Il résulte de ce qui a été exposé aux points 8 et 9 que le permis de construire du 26 août 2022 n’est pas entaché de fraude, de sorte que les travaux ne peuvent être regardés comme ayant été réalisés sans autorisation. Par ailleurs, si l’exécution du permis de construire impliquait, en cas de découvertes de vestiges archéologiques lors de la réalisation des travaux, de ne pas les détruire et de les signaler immédiatement au service régional de l’archéologie, il ressort des pièces du dossier qu’aux dates auxquelles les associations requérantes ont adressé au maire de Carnac leurs demandes tendant à l’interruption de ces travaux, ces derniers étaient déjà achevés et ne pouvaient donc plus, par nature, être interrompus.

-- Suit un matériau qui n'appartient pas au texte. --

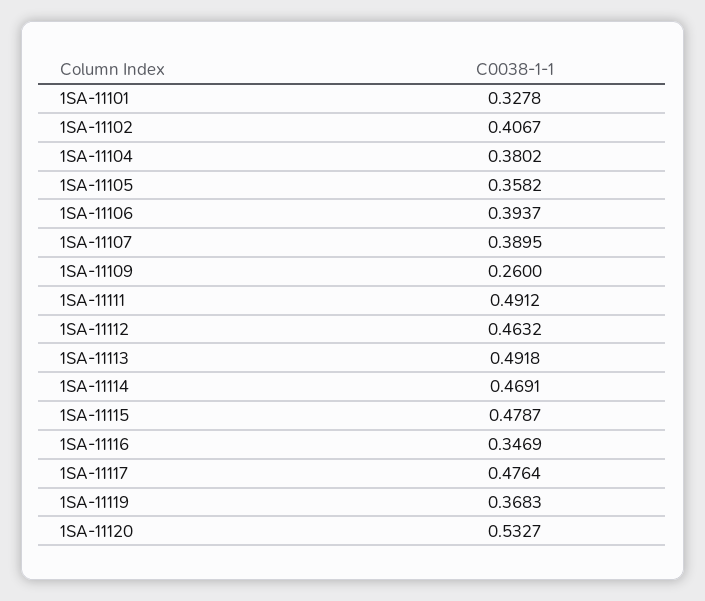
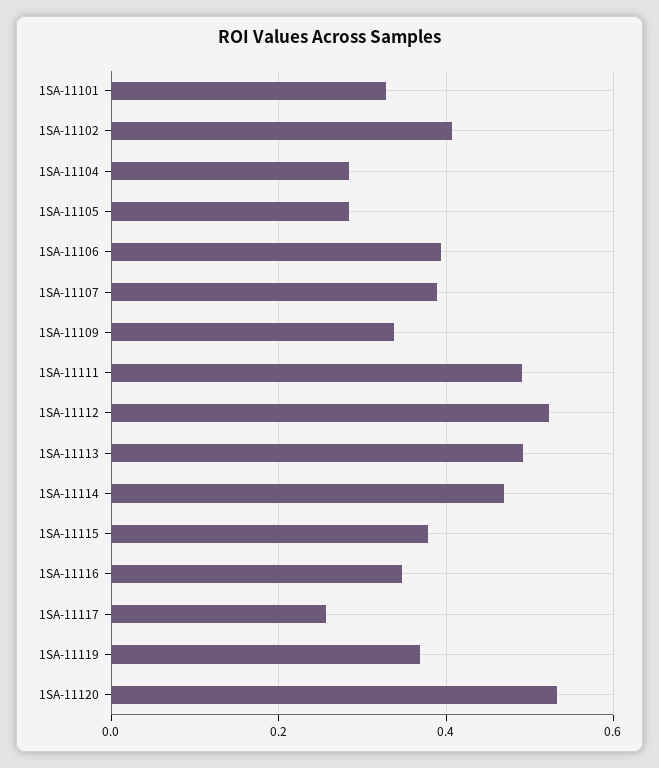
  {
    "1SA-11101": 0.3278,
    "1SA-11102": 0.4067,
-   "1SA-11104": 0.3802,
+   "1SA-11104": 0.28,
-   "1SA-11105": 0.3582,
+   "1SA-11105": 0.28,
    "1SA-11106": 0.3937,
    "1SA-11107": 0.3895,
-   "1SA-11109": 0.26,
+   "1SA-11109": 0.34,
    "1SA-11111": 0.4912,
-   "1SA-11112": 0.4632,
+   "1SA-11112": 0.52,
    "1SA-11113": 0.4918,
    "1SA-11114": 0.4691,
-   "1SA-11115": 0.4787,
+   "1SA-11115": 0.38,
    "1SA-11116": 0.3469,
-   "1SA-11117": 0.4764,
+   "1SA-11117": 0.26,
    "1SA-11119": 0.3683,
    "1SA-11120": 0.5327
  }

Il résulte de ce qui précède que les conclusions des associations requérantes dirigées contre les décisions du 26 juin 2023 et du 21 août 2023 par lesquelles le maire de Carnac a refusé de prendre un arrêté interruptif de travaux doivent être rejetées.
Sur les conclusions aux fins d’injonction et d’astreinte :
Le présent jugement, qui rejette les conclusions à fin d’annulation présentées par les associations requérantes, n’appelle aucune mesure d’exécution. Par suite, les conclusions aux fins d’injonction et d’astreinte présentées par celles-ci doivent être rejetées.
Sur les frais liés au litige :
Dans les circonstances de l’espèce, il n’y a pas lieu de faire droit aux demandes présentées par la commune de Carnac, la SCI des Menhirs et la SAS Bricodolmen au titre des dispositions de l’article L. 761-1 du code de justice administrative.
DÉCIDE :
Article 1er : Les requêtes n° 23NT02600 et n° 23NT03049 sont rejetées.
Article 2 : Les conclusions de la commune de Carnac et celles de la société civile immobilière des Menhirs et de la société par actions simplifiée Bricodolmen présentées au titre des dispositions de l’article L. 761-1 du code de justice administrative sont rejetées.
Article 3 : Le présent jugement sera notifié à l’association Sites & Monuments, à l’association Koun Breizh – Bertaign Tenant – Mémoire Bretonne, à l’association Union pour la mise en valeur esthétique du Morbihan (UMIVEM) – Patrimoine et Paysage, à l’association PAYSAGES DE FRANCE, à la commune de Carnac, à la société civile immobilière des Menhirs et à la société par actions simplifiée Bricodolmen.
Délibéré après l’audience du 20 novembre 2025, à laquelle siégeaient :
- Mme Rimeu, présidente de chambre,
- Mme Dubost, première conseillère,
- M. Hannoyer, premier conseiller.
Rendu public par mise à disposition au greffe le 9 décembre 2025.
Le rapporteur,
R. HANNOYER
La présidente,
S. RIMEULe greffier,
C. GOY
La République mande et ordonne au préfet du Morbihan en ce qui le concerne, et à tous commissaires de justice à ce requis en ce qui concerne les voies de droit commun contre les parties privées, de pourvoir à l’exécution de la présente décision.